● Exercise details
Only one stretch of the records below should be repeated. It starts with the line containing "להתחזק ולקפוץ קדימה" and goes on through the line containing "משפחתית שכולם נזכור.", exactly as written.

● Data for the task
################

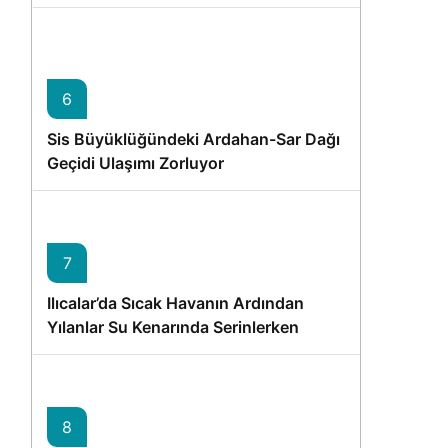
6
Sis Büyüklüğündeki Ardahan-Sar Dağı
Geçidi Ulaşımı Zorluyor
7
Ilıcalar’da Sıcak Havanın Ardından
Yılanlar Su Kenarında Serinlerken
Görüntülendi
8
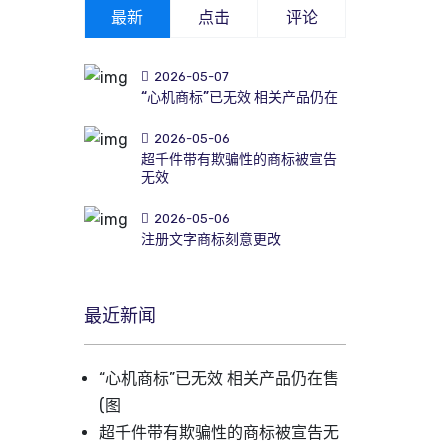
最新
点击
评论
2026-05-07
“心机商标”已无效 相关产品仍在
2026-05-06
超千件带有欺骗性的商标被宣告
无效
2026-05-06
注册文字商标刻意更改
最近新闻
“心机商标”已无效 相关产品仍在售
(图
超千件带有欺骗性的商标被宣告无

################

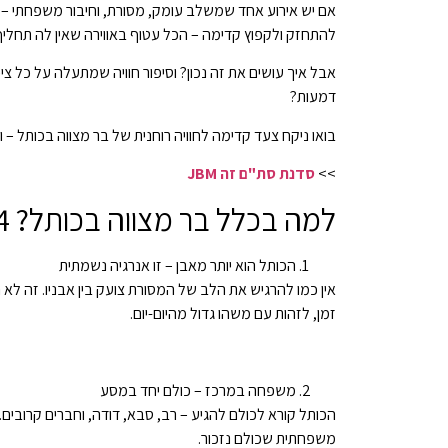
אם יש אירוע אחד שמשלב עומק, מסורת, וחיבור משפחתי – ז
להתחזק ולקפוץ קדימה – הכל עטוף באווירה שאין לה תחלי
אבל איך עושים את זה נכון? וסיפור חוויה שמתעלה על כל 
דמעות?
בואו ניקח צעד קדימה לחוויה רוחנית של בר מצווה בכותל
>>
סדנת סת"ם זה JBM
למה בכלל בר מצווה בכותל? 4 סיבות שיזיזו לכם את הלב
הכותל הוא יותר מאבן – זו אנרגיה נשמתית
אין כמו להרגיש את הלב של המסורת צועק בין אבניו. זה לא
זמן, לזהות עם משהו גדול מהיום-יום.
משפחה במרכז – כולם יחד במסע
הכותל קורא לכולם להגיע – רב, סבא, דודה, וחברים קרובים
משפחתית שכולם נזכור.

################

● Answer section
להתחזק ולקפוץ קדימה – הכל עטוף באווירה שאין לה תחלי
אבל איך עושים את זה נכון? וסיפור חוויה שמתעלה על כל 
דמעות?
בואו ניקח צעד קדימה לחוויה רוחנית של בר מצווה בכותל
>>
סדנת סת"ם זה JBM
למה בכלל בר מצווה בכותל? 4 סיבות שיזיזו לכם את הלב
הכותל הוא יותר מאבן – זו אנרגיה נשמתית
אין כמו להרגיש את הלב של המסורת צועק בין אבניו. זה לא
זמן, לזהות עם משהו גדול מהיום-יום.
משפחה במרכז – כולם יחד במסע
הכותל קורא לכולם להגיע – רב, סבא, דודה, וחברים קרובים
משפחתית שכולם נזכור.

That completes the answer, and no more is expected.